The point is that there are no women too attractive for you to at least approach. You never know; you may be just what she’s looking for. There is no excuse for not meeting good women to fuck, date, or even marry. The key is to make yourself available in locations women frequent and to avoid these typical pick-up pitfalls:

Myth 1: Seduce her.

Whenever you initiate first contact with a woman you are interested in pursuing, try to see beyond the image of you fucking her doggie style while she screams your name. When you come at her with that much sexual energy, she can feel it. And she usually finds it threatening.

Instead: Approach her as if you’re starting a conversation with an interesting person. Try to get sex off your brain and just be curious about her.

Myth 2: Use a pick-up line.

Sometimes a clever pick-up line can be endearing, if you’re clearly not taking it seriously and it’s kind of funny. But chances are you will end up looking like a dork or worse, a creep. My advice is to ditch the script and keep it real.

Instead: Choose a simpler approach. Ask her a question or make an observation, and follow up with a subtle invite to join you into a longer conversation. For an example, to approach a woman in a coffee shop, say something like: “I see you’re studying anatomy, are you a med student?” Or to a woman walking down the street, “Do you know where I can get a good cup of coffee around here. . .” and if she’s friendly, follow up with: “Can I buy you a cup?”

Myth 3: Straight up ask her out.

Women love men who are strong, but aggressiveness is off-putting. There’s a reason women love foreplay. We need it to feel comfortable and relaxed before we can let you in. The same goes for flirting. Asking a woman out as soon as you meet her makes her think you are attracted to her based solely on her looks.

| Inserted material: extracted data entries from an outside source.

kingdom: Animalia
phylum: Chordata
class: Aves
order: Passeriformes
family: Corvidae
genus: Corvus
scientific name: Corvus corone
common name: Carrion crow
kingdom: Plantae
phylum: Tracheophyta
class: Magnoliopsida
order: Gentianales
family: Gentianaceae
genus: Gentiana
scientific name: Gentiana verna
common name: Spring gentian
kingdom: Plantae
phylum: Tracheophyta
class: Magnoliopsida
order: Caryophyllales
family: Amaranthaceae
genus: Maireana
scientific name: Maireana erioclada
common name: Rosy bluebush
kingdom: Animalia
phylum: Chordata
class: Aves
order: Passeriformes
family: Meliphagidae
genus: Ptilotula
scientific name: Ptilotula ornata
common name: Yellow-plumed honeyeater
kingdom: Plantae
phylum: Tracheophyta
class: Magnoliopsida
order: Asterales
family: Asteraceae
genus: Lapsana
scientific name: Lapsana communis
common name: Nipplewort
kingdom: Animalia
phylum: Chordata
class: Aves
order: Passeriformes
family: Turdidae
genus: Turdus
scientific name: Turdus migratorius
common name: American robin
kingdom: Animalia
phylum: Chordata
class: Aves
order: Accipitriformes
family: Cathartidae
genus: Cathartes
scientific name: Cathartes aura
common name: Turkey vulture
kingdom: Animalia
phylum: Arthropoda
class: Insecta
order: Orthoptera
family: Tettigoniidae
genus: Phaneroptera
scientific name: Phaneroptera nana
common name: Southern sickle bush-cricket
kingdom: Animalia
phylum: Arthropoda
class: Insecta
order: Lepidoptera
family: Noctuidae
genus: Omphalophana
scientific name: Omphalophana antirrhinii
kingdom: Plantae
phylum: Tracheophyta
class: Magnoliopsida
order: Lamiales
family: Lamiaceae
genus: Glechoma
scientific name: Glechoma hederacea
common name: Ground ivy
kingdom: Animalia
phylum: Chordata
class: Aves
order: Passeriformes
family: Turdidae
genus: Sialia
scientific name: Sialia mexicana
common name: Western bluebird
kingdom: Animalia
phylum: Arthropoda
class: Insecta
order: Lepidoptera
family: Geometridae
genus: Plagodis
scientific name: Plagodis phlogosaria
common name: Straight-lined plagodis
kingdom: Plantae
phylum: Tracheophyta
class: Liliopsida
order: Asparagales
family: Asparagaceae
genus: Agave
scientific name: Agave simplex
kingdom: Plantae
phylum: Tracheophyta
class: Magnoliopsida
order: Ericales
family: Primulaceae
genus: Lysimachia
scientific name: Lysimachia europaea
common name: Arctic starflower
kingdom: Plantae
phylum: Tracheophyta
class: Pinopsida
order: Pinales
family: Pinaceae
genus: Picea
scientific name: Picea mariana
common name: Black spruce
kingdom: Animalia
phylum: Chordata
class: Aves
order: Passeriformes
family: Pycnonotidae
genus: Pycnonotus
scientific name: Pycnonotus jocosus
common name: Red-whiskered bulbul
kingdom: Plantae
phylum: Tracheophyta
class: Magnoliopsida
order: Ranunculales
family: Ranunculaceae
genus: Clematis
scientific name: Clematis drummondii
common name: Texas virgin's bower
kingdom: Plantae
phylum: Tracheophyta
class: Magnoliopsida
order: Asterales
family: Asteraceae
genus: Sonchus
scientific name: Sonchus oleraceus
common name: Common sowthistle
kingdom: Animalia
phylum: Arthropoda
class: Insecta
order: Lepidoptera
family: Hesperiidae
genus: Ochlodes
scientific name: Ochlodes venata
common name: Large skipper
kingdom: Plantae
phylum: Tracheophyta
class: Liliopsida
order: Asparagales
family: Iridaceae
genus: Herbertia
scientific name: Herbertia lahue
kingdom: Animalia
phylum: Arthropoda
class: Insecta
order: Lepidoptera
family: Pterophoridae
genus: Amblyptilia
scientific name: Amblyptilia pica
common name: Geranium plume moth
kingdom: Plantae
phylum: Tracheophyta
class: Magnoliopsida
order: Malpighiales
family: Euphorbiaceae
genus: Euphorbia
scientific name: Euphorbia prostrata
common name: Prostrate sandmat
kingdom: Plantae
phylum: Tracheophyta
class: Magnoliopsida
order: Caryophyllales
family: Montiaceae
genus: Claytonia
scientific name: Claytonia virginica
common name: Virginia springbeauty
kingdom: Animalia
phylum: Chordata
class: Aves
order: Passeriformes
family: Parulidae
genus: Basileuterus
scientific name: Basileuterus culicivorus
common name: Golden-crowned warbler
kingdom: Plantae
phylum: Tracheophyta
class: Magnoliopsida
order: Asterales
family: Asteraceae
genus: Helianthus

Though this can be flattering, it can also makes her feel devalued.

Instead: Approach her as a friend, and see if you have anything in common. If you do end up liking her personality, and she seems to be into you, then you can ask for her phone number. Of course, if you’re running short on time, you may need to cut to the chase.

Myth 4: Set a date ASAP.

There’s no need to ask a girl on a date right away. If she’s feeling you and the conversation, then the date will happen. All you should do is initiate a conversation. The only asking that needs to happen is for a phone number so you can continue the conversation later.

Instead: Wait at least a day or two to contact her. When you do call or text her, ask her if you can take her out for coffee/drinks/dinner sometime.